Working data
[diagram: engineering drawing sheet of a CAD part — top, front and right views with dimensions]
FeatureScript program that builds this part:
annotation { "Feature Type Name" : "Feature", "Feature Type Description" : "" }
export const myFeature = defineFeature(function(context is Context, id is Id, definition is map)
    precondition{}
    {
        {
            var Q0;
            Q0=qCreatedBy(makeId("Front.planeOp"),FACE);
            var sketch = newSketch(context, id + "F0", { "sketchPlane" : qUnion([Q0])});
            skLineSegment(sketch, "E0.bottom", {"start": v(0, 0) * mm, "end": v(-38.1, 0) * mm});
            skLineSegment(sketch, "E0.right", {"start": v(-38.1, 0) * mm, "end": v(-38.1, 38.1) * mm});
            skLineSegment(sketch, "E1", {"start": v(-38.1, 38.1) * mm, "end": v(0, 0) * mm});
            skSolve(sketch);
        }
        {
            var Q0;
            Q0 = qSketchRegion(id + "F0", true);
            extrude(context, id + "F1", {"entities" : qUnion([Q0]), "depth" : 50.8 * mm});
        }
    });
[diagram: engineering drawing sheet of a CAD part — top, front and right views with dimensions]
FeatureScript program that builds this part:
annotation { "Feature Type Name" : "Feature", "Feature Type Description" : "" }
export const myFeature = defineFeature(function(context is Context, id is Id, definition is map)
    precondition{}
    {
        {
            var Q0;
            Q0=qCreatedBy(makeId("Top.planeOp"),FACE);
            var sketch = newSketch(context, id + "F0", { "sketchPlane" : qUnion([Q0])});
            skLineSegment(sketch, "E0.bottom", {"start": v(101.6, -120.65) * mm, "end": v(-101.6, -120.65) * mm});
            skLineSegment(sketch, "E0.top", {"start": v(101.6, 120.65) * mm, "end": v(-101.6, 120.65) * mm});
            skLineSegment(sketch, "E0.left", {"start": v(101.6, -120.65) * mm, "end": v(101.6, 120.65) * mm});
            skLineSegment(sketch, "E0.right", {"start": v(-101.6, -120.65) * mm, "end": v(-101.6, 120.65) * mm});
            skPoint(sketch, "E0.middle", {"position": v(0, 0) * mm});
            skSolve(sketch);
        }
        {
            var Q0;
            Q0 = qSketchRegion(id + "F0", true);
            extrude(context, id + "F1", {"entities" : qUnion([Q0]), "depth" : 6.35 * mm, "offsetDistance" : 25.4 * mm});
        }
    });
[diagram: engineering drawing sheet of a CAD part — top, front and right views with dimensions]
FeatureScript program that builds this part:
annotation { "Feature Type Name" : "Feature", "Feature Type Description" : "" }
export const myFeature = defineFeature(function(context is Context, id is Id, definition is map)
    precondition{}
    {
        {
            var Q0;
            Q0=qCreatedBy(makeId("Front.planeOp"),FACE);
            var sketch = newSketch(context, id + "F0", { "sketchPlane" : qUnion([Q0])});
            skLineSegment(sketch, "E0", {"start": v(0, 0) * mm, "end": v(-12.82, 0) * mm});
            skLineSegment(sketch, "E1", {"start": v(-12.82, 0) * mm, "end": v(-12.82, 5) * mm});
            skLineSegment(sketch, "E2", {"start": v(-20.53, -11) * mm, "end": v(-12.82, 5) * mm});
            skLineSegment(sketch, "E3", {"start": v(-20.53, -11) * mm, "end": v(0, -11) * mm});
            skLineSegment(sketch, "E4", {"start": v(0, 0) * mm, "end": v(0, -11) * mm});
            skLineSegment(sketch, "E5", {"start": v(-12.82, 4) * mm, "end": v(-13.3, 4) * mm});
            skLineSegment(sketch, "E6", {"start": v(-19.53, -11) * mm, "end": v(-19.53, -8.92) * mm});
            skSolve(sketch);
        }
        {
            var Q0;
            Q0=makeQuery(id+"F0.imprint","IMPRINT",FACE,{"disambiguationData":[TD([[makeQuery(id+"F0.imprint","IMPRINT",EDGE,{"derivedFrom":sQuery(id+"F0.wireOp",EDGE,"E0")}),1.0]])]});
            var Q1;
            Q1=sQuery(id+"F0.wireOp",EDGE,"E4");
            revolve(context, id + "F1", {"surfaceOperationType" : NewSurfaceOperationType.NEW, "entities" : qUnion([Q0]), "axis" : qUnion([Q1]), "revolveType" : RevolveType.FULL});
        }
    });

Goal of the exercise
Collect every line in the records above that contains the string "extrude". Letter case counts.

Solution to this problem
            extrude(context, id + "F1", {"entities" : qUnion([Q0]), "depth" : 50.8 * mm});
            extrude(context, id + "F1", {"entities" : qUnion([Q0]), "depth" : 6.35 * mm, "offsetDistance" : 25.4 * mm});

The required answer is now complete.